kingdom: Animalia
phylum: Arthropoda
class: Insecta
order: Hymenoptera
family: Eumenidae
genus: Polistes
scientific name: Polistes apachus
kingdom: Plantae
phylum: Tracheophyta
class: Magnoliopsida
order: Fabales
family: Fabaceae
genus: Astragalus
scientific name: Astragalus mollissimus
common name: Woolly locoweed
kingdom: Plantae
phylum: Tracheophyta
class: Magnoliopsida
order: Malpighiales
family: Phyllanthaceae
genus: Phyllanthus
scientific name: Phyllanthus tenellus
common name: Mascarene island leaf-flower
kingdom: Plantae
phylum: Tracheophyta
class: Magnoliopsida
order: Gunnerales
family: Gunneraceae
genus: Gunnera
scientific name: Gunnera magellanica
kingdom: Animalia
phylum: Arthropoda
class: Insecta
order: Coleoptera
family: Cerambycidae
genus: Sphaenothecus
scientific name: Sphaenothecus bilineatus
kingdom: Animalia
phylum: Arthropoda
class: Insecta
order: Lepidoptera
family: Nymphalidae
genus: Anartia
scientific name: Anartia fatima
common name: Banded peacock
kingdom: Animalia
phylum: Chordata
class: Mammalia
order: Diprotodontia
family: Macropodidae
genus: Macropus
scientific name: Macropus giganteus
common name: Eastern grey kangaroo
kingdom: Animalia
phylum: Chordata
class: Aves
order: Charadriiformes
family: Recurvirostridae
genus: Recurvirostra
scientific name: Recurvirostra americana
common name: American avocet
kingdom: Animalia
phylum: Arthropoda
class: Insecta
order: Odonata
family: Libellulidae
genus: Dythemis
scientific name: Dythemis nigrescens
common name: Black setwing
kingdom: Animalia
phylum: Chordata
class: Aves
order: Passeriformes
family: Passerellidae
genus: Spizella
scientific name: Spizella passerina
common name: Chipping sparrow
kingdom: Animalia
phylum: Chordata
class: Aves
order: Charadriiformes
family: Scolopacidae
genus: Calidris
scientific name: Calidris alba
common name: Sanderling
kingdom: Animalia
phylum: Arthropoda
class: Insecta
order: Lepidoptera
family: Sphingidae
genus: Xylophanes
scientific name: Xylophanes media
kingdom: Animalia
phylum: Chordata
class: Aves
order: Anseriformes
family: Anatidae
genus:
::::::
Please rewrite the lines from all the items above as a numbered list, leaving out any blank lines.

1. kingdom: Animalia
2. phylum: Arthropoda
3. class: Insecta
4. order: Hymenoptera
5. family: Eumenidae
6. genus: Polistes
7. scientific name: Polistes apachus
8. kingdom: Plantae
9. phylum: Tracheophyta
10. class: Magnoliopsida
11. order: Fabales
12. family: Fabaceae
13. genus: Astragalus
14. scientific name: Astragalus mollissimus
15. common name: Woolly locoweed
16. kingdom: Plantae
17. phylum: Tracheophyta
18. class: Magnoliopsida
19. order: Malpighiales
20. family: Phyllanthaceae
21. genus: Phyllanthus
22. scientific name: Phyllanthus tenellus
23. common name: Mascarene island leaf-flower
24. kingdom: Plantae
25. phylum: Tracheophyta
26. class: Magnoliopsida
27. order: Gunnerales
28. family: Gunneraceae
29. genus: Gunnera
30. scientific name: Gunnera magellanica
31. kingdom: Animalia
32. phylum: Arthropoda
33. class: Insecta
34. order: Coleoptera
35. family: Cerambycidae
36. genus: Sphaenothecus
37. scientific name: Sphaenothecus bilineatus
38. kingdom: Animalia
39. phylum: Arthropoda
40. class: Insecta
41. order: Lepidoptera
42. family: Nymphalidae
43. genus: Anartia
44. scientific name: Anartia fatima
45. common name: Banded peacock
46. kingdom: Animalia
47. phylum: Chordata
48. class: Mammalia
49. order: Diprotodontia
50. family: Macropodidae
51. genus: Macropus
52. scientific name: Macropus giganteus
53. common name: Eastern grey kangaroo
54. kingdom: Animalia
55. phylum: Chordata
56. class: Aves
57. order: Charadriiformes
58. family: Recurvirostridae
59. genus: Recurvirostra
60. scientific name: Recurvirostra americana
61. common name: American avocet
62. kingdom: Animalia
63. phylum: Arthropoda
64. class: Insecta
65. order: Odonata
66. family: Libellulidae
67. genus: Dythemis
68. scientific name: Dythemis nigrescens
69. common name: Black setwing
70. kingdom: Animalia
71. phylum: Chordata
72. class: Aves
73. order: Passeriformes
74. family: Passerellidae
75. genus: Spizella
76. scientific name: Spizella passerina
77. common name: Chipping sparrow
78. kingdom: Animalia
79. phylum: Chordata
80. class: Aves
81. order: Charadriiformes
82. family: Scolopacidae
83. genus: Calidris
84. scientific name: Calidris alba
85. common name: Sanderling
86. kingdom: Animalia
87. phylum: Arthropoda
88. class: Insecta
89. order: Lepidoptera
90. family: Sphingidae
91. genus: Xylophanes
92. scientific name: Xylophanes media
93. kingdom: Animalia
94. phylum: Chordata
95. class: Aves
96. order: Anseriformes
97. family: Anatidae
98. genus:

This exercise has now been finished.